__Supplied data__:
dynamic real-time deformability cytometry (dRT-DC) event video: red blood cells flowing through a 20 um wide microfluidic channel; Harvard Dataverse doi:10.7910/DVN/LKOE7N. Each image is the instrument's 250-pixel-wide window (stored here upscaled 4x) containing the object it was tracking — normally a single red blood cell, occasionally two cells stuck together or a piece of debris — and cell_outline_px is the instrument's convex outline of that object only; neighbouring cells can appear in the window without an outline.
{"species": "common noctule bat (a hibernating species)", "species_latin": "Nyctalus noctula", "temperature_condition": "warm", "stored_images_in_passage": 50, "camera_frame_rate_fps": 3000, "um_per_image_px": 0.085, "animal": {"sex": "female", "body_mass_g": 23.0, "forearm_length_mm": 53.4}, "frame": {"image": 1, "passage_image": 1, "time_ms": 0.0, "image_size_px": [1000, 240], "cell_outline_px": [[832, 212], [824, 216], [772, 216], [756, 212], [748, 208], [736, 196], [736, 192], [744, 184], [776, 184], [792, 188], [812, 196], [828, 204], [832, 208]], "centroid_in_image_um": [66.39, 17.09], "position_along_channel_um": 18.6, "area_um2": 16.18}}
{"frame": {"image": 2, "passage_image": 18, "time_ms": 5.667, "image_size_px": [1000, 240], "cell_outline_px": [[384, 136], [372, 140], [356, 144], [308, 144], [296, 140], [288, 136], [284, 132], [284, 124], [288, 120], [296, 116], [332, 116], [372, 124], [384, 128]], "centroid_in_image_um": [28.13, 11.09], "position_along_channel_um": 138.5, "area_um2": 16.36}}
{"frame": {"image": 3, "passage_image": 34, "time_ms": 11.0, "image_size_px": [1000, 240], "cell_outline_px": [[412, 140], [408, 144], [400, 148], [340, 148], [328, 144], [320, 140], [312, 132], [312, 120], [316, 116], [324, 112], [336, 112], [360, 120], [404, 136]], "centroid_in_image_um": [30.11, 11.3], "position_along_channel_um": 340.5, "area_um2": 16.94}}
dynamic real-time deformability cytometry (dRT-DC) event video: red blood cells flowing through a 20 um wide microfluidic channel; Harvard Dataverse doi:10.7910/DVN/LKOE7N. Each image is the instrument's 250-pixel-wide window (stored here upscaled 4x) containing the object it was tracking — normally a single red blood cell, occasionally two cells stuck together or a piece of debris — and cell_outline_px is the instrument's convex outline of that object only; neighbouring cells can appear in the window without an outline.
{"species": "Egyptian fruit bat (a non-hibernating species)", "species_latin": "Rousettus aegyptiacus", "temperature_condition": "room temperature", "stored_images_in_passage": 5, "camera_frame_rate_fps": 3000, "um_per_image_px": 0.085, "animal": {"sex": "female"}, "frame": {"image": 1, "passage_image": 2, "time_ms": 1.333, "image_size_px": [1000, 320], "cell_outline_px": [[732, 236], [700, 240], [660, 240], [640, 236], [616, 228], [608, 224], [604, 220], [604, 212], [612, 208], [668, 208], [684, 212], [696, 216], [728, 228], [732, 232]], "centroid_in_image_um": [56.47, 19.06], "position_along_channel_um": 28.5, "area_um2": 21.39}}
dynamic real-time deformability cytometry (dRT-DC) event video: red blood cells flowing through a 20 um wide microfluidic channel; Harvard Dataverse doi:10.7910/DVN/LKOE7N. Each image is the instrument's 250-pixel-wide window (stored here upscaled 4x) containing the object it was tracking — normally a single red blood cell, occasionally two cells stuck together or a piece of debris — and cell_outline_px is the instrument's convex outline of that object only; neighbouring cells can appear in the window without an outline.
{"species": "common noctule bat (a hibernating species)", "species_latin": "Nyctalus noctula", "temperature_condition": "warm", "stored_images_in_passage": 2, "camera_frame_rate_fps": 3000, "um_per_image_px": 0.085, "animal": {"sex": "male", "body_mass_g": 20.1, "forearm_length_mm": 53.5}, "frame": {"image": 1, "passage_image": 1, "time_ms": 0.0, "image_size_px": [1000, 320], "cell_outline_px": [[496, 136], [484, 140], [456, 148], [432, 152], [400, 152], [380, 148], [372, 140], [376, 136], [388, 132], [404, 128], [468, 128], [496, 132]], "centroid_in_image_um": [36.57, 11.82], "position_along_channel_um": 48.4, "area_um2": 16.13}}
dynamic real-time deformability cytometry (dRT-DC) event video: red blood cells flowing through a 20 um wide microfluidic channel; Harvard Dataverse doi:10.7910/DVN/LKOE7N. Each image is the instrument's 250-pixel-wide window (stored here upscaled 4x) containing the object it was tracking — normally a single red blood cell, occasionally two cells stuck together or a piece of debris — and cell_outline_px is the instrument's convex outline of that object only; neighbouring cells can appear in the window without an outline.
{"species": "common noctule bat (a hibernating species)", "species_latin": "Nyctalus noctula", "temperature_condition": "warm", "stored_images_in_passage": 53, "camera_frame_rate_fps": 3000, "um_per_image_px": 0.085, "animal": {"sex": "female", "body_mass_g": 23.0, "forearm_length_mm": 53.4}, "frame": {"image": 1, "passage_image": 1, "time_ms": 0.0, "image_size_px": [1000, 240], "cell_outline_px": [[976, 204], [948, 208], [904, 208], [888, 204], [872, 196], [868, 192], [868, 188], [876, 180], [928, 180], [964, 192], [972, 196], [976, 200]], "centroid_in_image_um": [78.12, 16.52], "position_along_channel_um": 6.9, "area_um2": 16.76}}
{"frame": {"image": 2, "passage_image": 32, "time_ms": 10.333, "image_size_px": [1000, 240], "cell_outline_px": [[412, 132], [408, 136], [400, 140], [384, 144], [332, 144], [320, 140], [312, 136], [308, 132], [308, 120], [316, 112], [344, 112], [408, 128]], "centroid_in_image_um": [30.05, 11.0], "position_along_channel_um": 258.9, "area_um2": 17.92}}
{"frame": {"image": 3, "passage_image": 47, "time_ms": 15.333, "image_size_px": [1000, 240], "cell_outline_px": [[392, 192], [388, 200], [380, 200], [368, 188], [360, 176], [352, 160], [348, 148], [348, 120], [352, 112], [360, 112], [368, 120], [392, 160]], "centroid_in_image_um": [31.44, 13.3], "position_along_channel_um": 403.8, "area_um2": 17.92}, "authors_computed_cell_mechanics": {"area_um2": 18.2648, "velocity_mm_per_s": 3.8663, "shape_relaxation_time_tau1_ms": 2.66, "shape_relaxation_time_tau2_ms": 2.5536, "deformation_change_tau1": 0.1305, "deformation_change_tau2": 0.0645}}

__What needs to be done__: Print all the data exactly.

__Response__:
dynamic real-time deformability cytometry (dRT-DC) event video: red blood cells flowing through a 20 um wide microfluidic channel; Harvard Dataverse doi:10.7910/DVN/LKOE7N. Each image is the instrument's 250-pixel-wide window (stored here upscaled 4x) containing the object it was tracking — normally a single red blood cell, occasionally two cells stuck together or a piece of debris — and cell_outline_px is the instrument's convex outline of that object only; neighbouring cells can appear in the window without an outline.
{"species": "common noctule bat (a hibernating species)", "species_latin": "Nyctalus noctula", "temperature_condition": "warm", "stored_images_in_passage": 50, "camera_frame_rate_fps": 3000, "um_per_image_px": 0.085, "animal": {"sex": "female", "body_mass_g": 23.0, "forearm_length_mm": 53.4}, "frame": {"image": 1, "passage_image": 1, "time_ms": 0.0, "image_size_px": [1000, 240], "cell_outline_px": [[832, 212], [824, 216], [772, 216], [756, 212], [748, 208], [736, 196], [736, 192], [744, 184], [776, 184], [792, 188], [812, 196], [828, 204], [832, 208]], "centroid_in_image_um": [66.39, 17.09], "position_along_channel_um": 18.6, "area_um2": 16.18}}
{"frame": {"image": 2, "passage_image": 18, "time_ms": 5.667, "image_size_px": [1000, 240], "cell_outline_px": [[384, 136], [372, 140], [356, 144], [308, 144], [296, 140], [288, 136], [284, 132], [284, 124], [288, 120], [296, 116], [332, 116], [372, 124], [384, 128]], "centroid_in_image_um": [28.13, 11.09], "position_along_channel_um": 138.5, "area_um2": 16.36}}
{"frame": {"image": 3, "passage_image": 34, "time_ms": 11.0, "image_size_px": [1000, 240], "cell_outline_px": [[412, 140], [408, 144], [400, 148], [340, 148], [328, 144], [320, 140], [312, 132], [312, 120], [316, 116], [324, 112], [336, 112], [360, 120], [404, 136]], "centroid_in_image_um": [30.11, 11.3], "position_along_channel_um": 340.5, "area_um2": 16.94}}
dynamic real-time deformability cytometry (dRT-DC) event video: red blood cells flowing through a 20 um wide microfluidic channel; Harvard Dataverse doi:10.7910/DVN/LKOE7N. Each image is the instrument's 250-pixel-wide window (stored here upscaled 4x) containing the object it was tracking — normally a single red blood cell, occasionally two cells stuck together or a piece of debris — and cell_outline_px is the instrument's convex outline of that object only; neighbouring cells can appear in the window without an outline.
{"species": "Egyptian fruit bat (a non-hibernating species)", "species_latin": "Rousettus aegyptiacus", "temperature_condition": "room temperature", "stored_images_in_passage": 5, "camera_frame_rate_fps": 3000, "um_per_image_px": 0.085, "animal": {"sex": "female"}, "frame": {"image": 1, "passage_image": 2, "time_ms": 1.333, "image_size_px": [1000, 320], "cell_outline_px": [[732, 236], [700, 240], [660, 240], [640, 236], [616, 228], [608, 224], [604, 220], [604, 212], [612, 208], [668, 208], [684, 212], [696, 216], [728, 228], [732, 232]], "centroid_in_image_um": [56.47, 19.06], "position_along_channel_um": 28.5, "area_um2": 21.39}}
dynamic real-time deformability cytometry (dRT-DC) event video: red blood cells flowing through a 20 um wide microfluidic channel; Harvard Dataverse doi:10.7910/DVN/LKOE7N. Each image is the instrument's 250-pixel-wide window (stored here upscaled 4x) containing the object it was tracking — normally a single red blood cell, occasionally two cells stuck together or a piece of debris — and cell_outline_px is the instrument's convex outline of that object only; neighbouring cells can appear in the window without an outline.
{"species": "common noctule bat (a hibernating species)", "species_latin": "Nyctalus noctula", "temperature_condition": "warm", "stored_images_in_passage": 2, "camera_frame_rate_fps": 3000, "um_per_image_px": 0.085, "animal": {"sex": "male", "body_mass_g": 20.1, "forearm_length_mm": 53.5}, "frame": {"image": 1, "passage_image": 1, "time_ms": 0.0, "image_size_px": [1000, 320], "cell_outline_px": [[496, 136], [484, 140], [456, 148], [432, 152], [400, 152], [380, 148], [372, 140], [376, 136], [388, 132], [404, 128], [468, 128], [496, 132]], "centroid_in_image_um": [36.57, 11.82], "position_along_channel_um": 48.4, "area_um2": 16.13}}
dynamic real-time deformability cytometry (dRT-DC) event video: red blood cells flowing through a 20 um wide microfluidic channel; Harvard Dataverse doi:10.7910/DVN/LKOE7N. Each image is the instrument's 250-pixel-wide window (stored here upscaled 4x) containing the object it was tracking — normally a single red blood cell, occasionally two cells stuck together or a piece of debris — and cell_outline_px is the instrument's convex outline of that object only; neighbouring cells can appear in the window without an outline.
{"species": "common noctule bat (a hibernating species)", "species_latin": "Nyctalus noctula", "temperature_condition": "warm", "stored_images_in_passage": 53, "camera_frame_rate_fps": 3000, "um_per_image_px": 0.085, "animal": {"sex": "female", "body_mass_g": 23.0, "forearm_length_mm": 53.4}, "frame": {"image": 1, "passage_image": 1, "time_ms": 0.0, "image_size_px": [1000, 240], "cell_outline_px": [[976, 204], [948, 208], [904, 208], [888, 204], [872, 196], [868, 192], [868, 188], [876, 180], [928, 180], [964, 192], [972, 196], [976, 200]], "centroid_in_image_um": [78.12, 16.52], "position_along_channel_um": 6.9, "area_um2": 16.76}}
{"frame": {"image": 2, "passage_image": 32, "time_ms": 10.333, "image_size_px": [1000, 240], "cell_outline_px": [[412, 132], [408, 136], [400, 140], [384, 144], [332, 144], [320, 140], [312, 136], [308, 132], [308, 120], [316, 112], [344, 112], [408, 128]], "centroid_in_image_um": [30.05, 11.0], "position_along_channel_um": 258.9, "area_um2": 17.92}}
{"frame": {"image": 3, "passage_image": 47, "time_ms": 15.333, "image_size_px": [1000, 240], "cell_outline_px": [[392, 192], [388, 200], [380, 200], [368, 188], [360, 176], [352, 160], [348, 148], [348, 120], [352, 112], [360, 112], [368, 120], [392, 160]], "centroid_in_image_um": [31.44, 13.3], "position_along_channel_um": 403.8, "area_um2": 17.92}, "authors_computed_cell_mechanics": {"area_um2": 18.2648, "velocity_mm_per_s": 3.8663, "shape_relaxation_time_tau1_ms": 2.66, "shape_relaxation_time_tau2_ms": 2.5536, "deformation_change_tau1": 0.1305, "deformation_change_tau2": 0.0645}}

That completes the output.